Josê Gálvez y Gallardo, der König Karl III. nahe stand, war Minister der neuen Welt. Er gründete in Amerika die nach im benannte Stadt Galveston im Staat Texas, und bei seiner Rückkehr wurde er zum Ritter des Ordens Karls III., zum Marquis von Sonor und zum Ratssekretär für die neue Welt ernannt. Seine gesellschaftliche Stellung ebnete auch seinen Brüdern und Neffen den Weg in hohe Ämter. Matîas war Vizekönig von Mexiko und Miguel spanischer Botschafter in Russland; sein Neffe Bernardo brachte es zum Gouverneur von Lousiana, Oberbefehlshaber von Cuba und Vizekönig von Mexiko. Salvador Rueda, ein Dichter, der am 2. Dezember 1.857 in Benaque, einem zur Gemeinde Macharaviaya gehörigen Ort geboren wurde, gilt als Wegbereiter des spanischen Modernismus. 1910 wurde er zum Dichter der Hispanität auf den Philippinen und in Havanna gekrönt. Er starb 1.933 in Málaga.

  • LEGENDE:

Eine Legende, die vom Boden der Kirche handelt, hat mit der vermögenden Familie Gálvez zu tun.

 Die politische und wirtschaftliche Macht dieser sagenumwobenen Familie gab Anlass zu einigen Übertreibungen, die schließlich in Legenden mündeten. Es wird beispielsweise erzählt, dass die edle Familie den Kirchenboden mit Münzen anstatt mit den üblichen Fliesen auslegen wollte.
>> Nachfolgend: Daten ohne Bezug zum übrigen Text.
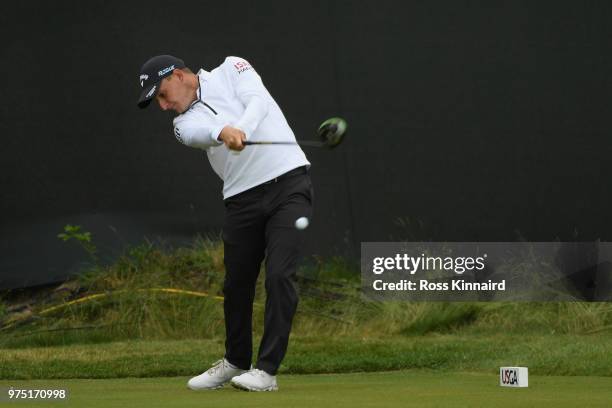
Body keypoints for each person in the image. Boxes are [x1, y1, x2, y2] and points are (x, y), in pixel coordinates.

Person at [137, 55, 313, 391]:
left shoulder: (232, 68)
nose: (163, 106)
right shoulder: (182, 123)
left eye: (161, 94)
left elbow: (257, 101)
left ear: (177, 75)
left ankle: (266, 371)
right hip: (241, 200)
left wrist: (241, 129)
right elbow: (198, 134)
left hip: (289, 184)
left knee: (278, 275)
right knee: (236, 286)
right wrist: (223, 131)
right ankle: (235, 362)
Als Karl III. hiervon erfuhr, stellte er sich dem Vorhaben entgegen, aus dem einfachen Grund, dass die Gläubigen nicht auf sein Bild treten sollten: Läge man die Münzen mit dem Kopf nach oben, würde sein königliches Bildnis mit Füßen getreten, läge man sie hingegen mit derRückseite nach oben, würde das Wappen von Spanien in Mitleidenschaft gezogen. Um jedoch dem Wunsch der Familie entgegen zu kommen und den Konflikt beizulegen, bot er als Alternative an, die Münzen mit dem Rand nach oben zu platzieren; soweit schien die Großzügigkeit jedoch nicht zu reichen.

Eine weitere Legende im Zusammenhang mit dem Vermögen der wohltätigen Familie behauptet, dass in der Kirche ein Schatz versteckt sei, der als Notgroschen dienen sollte, um im Falle einer Zerstörung der Kirche deren Wiederaufbau zu ermöglichen. Der Schatz ist bis heute nicht aufgetaucht.

Als besonderes Ereignis hervorzuheben ist die Gründung der Königlichen Spielkartenmanufaktur, fast einhundert Jahre, bevor Heraclio Fournier 1868 seine berühmte Fabrik in Vitoria gründete. Dies war nur eines der zahlreichen Privilegien, welche die Familie Gálvez ihrer Heimat zuteil werden ließ. Die 1.775 gegründete Fabrik produzierte bis zu 30.000 Kartenspiele pro Jahr. Dank des zwischen dem Fabrikbesitzer mit der neuen Welt abgeschlossenen Exklusivvertrags stammten alle bis 1.815 nach Amerika exportierten Kartenspiele aus Macharaviaya. So war es auch auf der Karte „Palo dos de oros“ des Stapels vermerkt.